**TASK OBJECTIVE**
Copy out each of the following lines word for word, character for character.

[Opening RECORDS TO PROCESS section]

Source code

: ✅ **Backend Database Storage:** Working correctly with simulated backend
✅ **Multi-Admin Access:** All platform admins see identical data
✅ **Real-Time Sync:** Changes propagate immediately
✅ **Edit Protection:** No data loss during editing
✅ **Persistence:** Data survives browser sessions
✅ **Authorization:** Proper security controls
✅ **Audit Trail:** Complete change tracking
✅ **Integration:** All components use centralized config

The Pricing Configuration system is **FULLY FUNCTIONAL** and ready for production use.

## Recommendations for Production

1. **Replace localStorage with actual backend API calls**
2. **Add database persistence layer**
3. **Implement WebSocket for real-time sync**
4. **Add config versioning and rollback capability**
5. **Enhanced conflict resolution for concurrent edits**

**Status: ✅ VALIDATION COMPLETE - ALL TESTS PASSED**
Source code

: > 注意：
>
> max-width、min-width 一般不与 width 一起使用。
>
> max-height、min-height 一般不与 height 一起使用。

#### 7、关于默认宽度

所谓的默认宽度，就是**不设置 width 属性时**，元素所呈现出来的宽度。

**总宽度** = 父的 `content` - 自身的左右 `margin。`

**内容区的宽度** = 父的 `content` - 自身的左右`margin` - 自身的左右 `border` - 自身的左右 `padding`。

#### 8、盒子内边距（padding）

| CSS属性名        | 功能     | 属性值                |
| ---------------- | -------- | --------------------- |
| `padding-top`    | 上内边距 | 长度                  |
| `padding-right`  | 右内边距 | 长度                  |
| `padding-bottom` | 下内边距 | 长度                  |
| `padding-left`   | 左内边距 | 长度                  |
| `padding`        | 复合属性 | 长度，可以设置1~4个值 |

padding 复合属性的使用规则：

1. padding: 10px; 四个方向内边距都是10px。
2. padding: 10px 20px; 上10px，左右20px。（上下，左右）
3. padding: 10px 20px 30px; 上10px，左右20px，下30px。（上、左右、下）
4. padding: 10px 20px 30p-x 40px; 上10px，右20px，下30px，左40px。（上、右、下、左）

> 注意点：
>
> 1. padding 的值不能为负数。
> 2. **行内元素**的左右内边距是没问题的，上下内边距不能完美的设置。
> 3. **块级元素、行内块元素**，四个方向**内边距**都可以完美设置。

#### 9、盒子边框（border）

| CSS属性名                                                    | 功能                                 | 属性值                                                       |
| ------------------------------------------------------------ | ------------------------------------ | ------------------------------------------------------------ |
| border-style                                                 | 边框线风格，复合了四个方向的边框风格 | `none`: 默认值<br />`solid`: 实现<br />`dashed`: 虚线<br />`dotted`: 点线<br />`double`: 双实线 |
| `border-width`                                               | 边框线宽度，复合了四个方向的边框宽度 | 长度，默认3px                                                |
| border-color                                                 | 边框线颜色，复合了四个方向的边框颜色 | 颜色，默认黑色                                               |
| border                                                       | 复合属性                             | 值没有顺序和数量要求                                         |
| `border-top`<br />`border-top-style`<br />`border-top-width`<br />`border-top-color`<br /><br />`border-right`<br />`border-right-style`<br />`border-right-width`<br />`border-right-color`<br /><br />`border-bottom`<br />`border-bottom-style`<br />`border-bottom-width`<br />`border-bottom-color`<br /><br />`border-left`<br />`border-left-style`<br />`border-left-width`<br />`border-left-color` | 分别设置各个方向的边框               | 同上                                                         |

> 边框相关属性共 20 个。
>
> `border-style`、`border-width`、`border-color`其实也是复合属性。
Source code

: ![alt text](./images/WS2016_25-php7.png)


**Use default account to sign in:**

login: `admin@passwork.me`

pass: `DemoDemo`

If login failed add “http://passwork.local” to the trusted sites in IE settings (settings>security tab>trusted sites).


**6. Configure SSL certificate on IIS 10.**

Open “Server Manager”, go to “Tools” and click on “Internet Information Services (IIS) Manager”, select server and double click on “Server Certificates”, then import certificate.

[Closing RECORDS TO PROCESS section]

**RESULT FOR THIS TASK**
Source code

: ✅ **Backend Database Storage:** Working correctly with simulated backend
✅ **Multi-Admin Access:** All platform admins see identical data
✅ **Real-Time Sync:** Changes propagate immediately
✅ **Edit Protection:** No data loss during editing
✅ **Persistence:** Data survives browser sessions
✅ **Authorization:** Proper security controls
✅ **Audit Trail:** Complete change tracking
✅ **Integration:** All components use centralized config

The Pricing Configuration system is **FULLY FUNCTIONAL** and ready for production use.

## Recommendations for Production

1. **Replace localStorage with actual backend API calls**
2. **Add database persistence layer**
3. **Implement WebSocket for real-time sync**
4. **Add config versioning and rollback capability**
5. **Enhanced conflict resolution for concurrent edits**

**Status: ✅ VALIDATION COMPLETE - ALL TESTS PASSED**
Source code

: > 注意：
>
> max-width、min-width 一般不与 width 一起使用。
>
> max-height、min-height 一般不与 height 一起使用。

#### 7、关于默认宽度

所谓的默认宽度，就是**不设置 width 属性时**，元素所呈现出来的宽度。

**总宽度** = 父的 `content` - 自身的左右 `margin。`

**内容区的宽度** = 父的 `content` - 自身的左右`margin` - 自身的左右 `border` - 自身的左右 `padding`。

#### 8、盒子内边距（padding）

| CSS属性名        | 功能     | 属性值                |
| ---------------- | -------- | --------------------- |
| `padding-top`    | 上内边距 | 长度                  |
| `padding-right`  | 右内边距 | 长度                  |
| `padding-bottom` | 下内边距 | 长度                  |
| `padding-left`   | 左内边距 | 长度                  |
| `padding`        | 复合属性 | 长度，可以设置1~4个值 |

padding 复合属性的使用规则：

1. padding: 10px; 四个方向内边距都是10px。
2. padding: 10px 20px; 上10px，左右20px。（上下，左右）
3. padding: 10px 20px 30px; 上10px，左右20px，下30px。（上、左右、下）
4. padding: 10px 20px 30p-x 40px; 上10px，右20px，下30px，左40px。（上、右、下、左）

> 注意点：
>
> 1. padding 的值不能为负数。
> 2. **行内元素**的左右内边距是没问题的，上下内边距不能完美的设置。
> 3. **块级元素、行内块元素**，四个方向**内边距**都可以完美设置。

#### 9、盒子边框（border）

| CSS属性名                                                    | 功能                                 | 属性值                                                       |
| ------------------------------------------------------------ | ------------------------------------ | ------------------------------------------------------------ |
| border-style                                                 | 边框线风格，复合了四个方向的边框风格 | `none`: 默认值<br />`solid`: 实现<br />`dashed`: 虚线<br />`dotted`: 点线<br />`double`: 双实线 |
| `border-width`                                               | 边框线宽度，复合了四个方向的边框宽度 | 长度，默认3px                                                |
| border-color                                                 | 边框线颜色，复合了四个方向的边框颜色 | 颜色，默认黑色                                               |
| border                                                       | 复合属性                             | 值没有顺序和数量要求                                         |
| `border-top`<br />`border-top-style`<br />`border-top-width`<br />`border-top-color`<br /><br />`border-right`<br />`border-right-style`<br />`border-right-width`<br />`border-right-color`<br /><br />`border-bottom`<br />`border-bottom-style`<br />`border-bottom-width`<br />`border-bottom-color`<br /><br />`border-left`<br />`border-left-style`<br />`border-left-width`<br />`border-left-color` | 分别设置各个方向的边框               | 同上                                                         |

> 边框相关属性共 20 个。
>
> `border-style`、`border-width`、`border-color`其实也是复合属性。
Source code

: ![alt text](./images/WS2016_25-php7.png)


**Use default account to sign in:**

login: `admin@passwork.me`

pass: `DemoDemo`

If login failed add “http://passwork.local” to the trusted sites in IE settings (settings>security tab>trusted sites).


**6. Configure SSL certificate on IIS 10.**

Open “Server Manager”, go to “Tools” and click on “Internet Information Services (IIS) Manager”, select server and double click on “Server Certificates”, then import certificate.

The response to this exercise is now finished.